__Problem description__
Below are the entries; count how many lines contain the word "абонемента" and reply with that number alone.
*** Excerpted records Section Begins ***
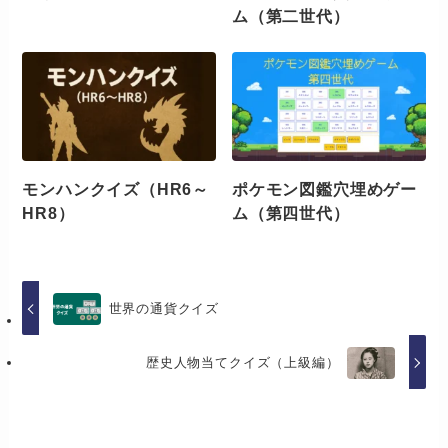
ム（第二世代）
モンハンクイズ（HR6～
ポケモン図鑑穴埋めゲー
HR8）
ム（第四世代）
世界の通貨クイズ
歴史人物当てクイズ（上級編）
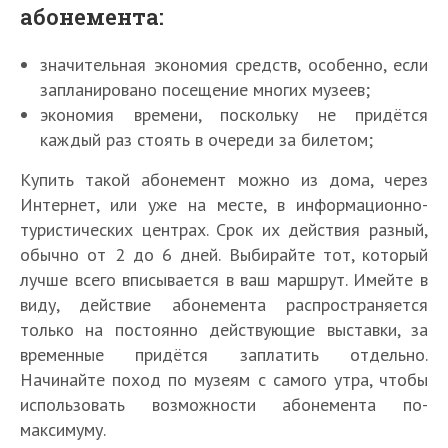
абонемента:
значительная экономия средств, особенно, если
запланировано посещение многих музеев;
экономия времени, поскольку не придётся
каждый раз стоять в очереди за билетом;
Купить такой абонемент можно из дома, через
Интернет, или уже на месте, в информационно-
туристических центрах. Срок их действия разный,
обычно от 2 до 6 дней. Выбирайте тот, который
лучше всего вписывается в ваш маршрут. Имейте в
виду, действие абонемента распространяется
только на постоянно действующие выставки, за
временные придётся заплатить отдельно.
Начинайте поход по музеям с самого утра, чтобы
использовать возможности абонемента по-
максимуму.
*** Excerpted records Section Ends ***
__Final answer__
3